Distinguishing fissile uranium isotopes using an active well neutron coincidence counter

Proposed thorium-based nuclear fuel cycles are likely to require quantification and verification of ²³³U within nuclear material. Because of their similar fission cross sections, active neutron nondestructive assay (NDA) systems may respond similarly to ²³³U and ²³⁵U. Traditional safeguards equipment has been optimized for ²³⁵U and ²³⁸U quantification associated with conventional uranium/plutonium fuel cycles and may not be directly applicable to ²³³U quantification when mixed with other actinides. This work used models of the large volume active well coincidence counter (LV-AWCC) at Oak Ridge National Laboratory to evaluate the performance of this neutron NDA system to differentiate fissile uranium isotopes. The models were developed to simulate NDA system performance in response to a number of triangular radiation signature training device sources within the central cavity or well. This work predicted that the LV-AWCC can effectively differentiate ²³³U from ²³⁵U in certain modes of operation. In active mode, the LV-AWCC with the cadmium liner results in different doubles count rates between the fissile isotopes for a given fissile uranium mass. Without the cadmium liner, the uranium isotopes provide a statistically indistinguishable doubles count rate response for the fissile masses considered in this work (up to approximately 150 g). The cadmium liner serves to harden the neutron interrogation spectrum, which better exploits the notable difference in the ²³³U and ²³⁵U fission cross sections at approximately 1 eV. In passive mode, the two fissile isotopes exhibit different doubles and singles count rates regardless of liner presence because the passive source strength of ²³³U is approximately 2 orders of magnitude stronger than that of ²³⁵U due to the shorter half-life and correspondingly higher (α, n) yield.

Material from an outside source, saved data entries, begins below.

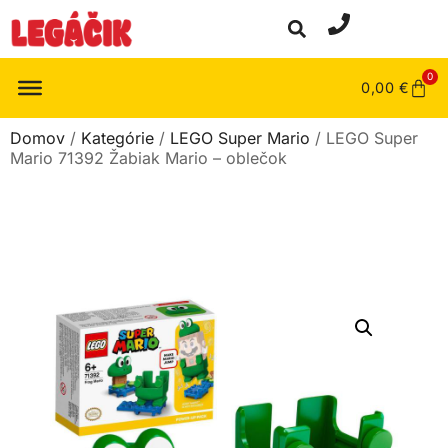
0
0,00
€
Domov
/
Kategórie
/
LEGO Super Mario
/ LEGO Super
Mario 71392 Žabiak Mario – oblečok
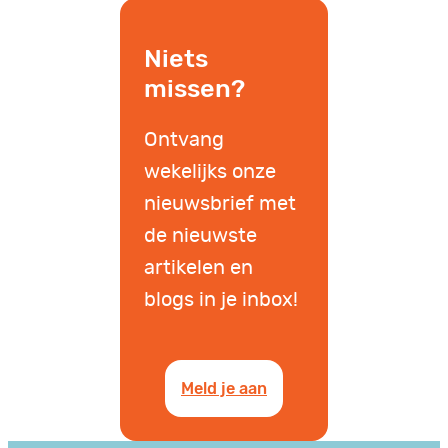
Niets
missen?
Ontvang
wekelijks onze
nieuwsbrief met
de nieuwste
artikelen en
blogs in je inbox!
Meld je aan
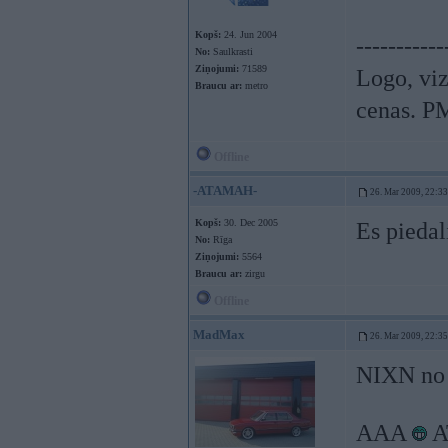
Kopš:
24. Jun 2004
-----------
No:
Saulkrasti
Ziņojumi:
71589
Logo, viz
Braucu ar:
metro
cenas. P
Offline
-ATAMAH-
26. Mar 2009, 22:33
Kopš:
30. Dec 2005
Es piedal
No:
Rīga
Ziņojumi:
5564
Braucu ar:
zirgu
Offline
MadMax
26. Mar 2009, 22:35
NIXN no P
AAA
A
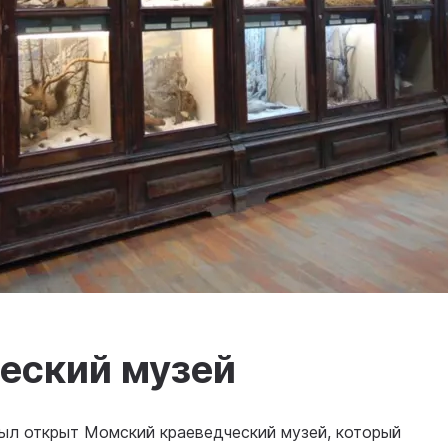
еский музей
был открыт Момский краеведческий музей, который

We conclude that using neutron interrogation in the LV-AWCC, two measurements are needed to quantify ²³³U content in mixed uranium items. The first measurement is used to determine the total fissile uranium mass using a mode that cannot distinguish fissile isotopes (i.e., where a similar response is observed for both fissile uranium isotopes such as active doubles without cadmium or using a thermal neutron interrogation source). In conclusion, the second measurement is used to determine the ²³³U content by using a differentiating technique (e.g., passive doubles, passive doubles to singles ratio, active doubles with cadmium).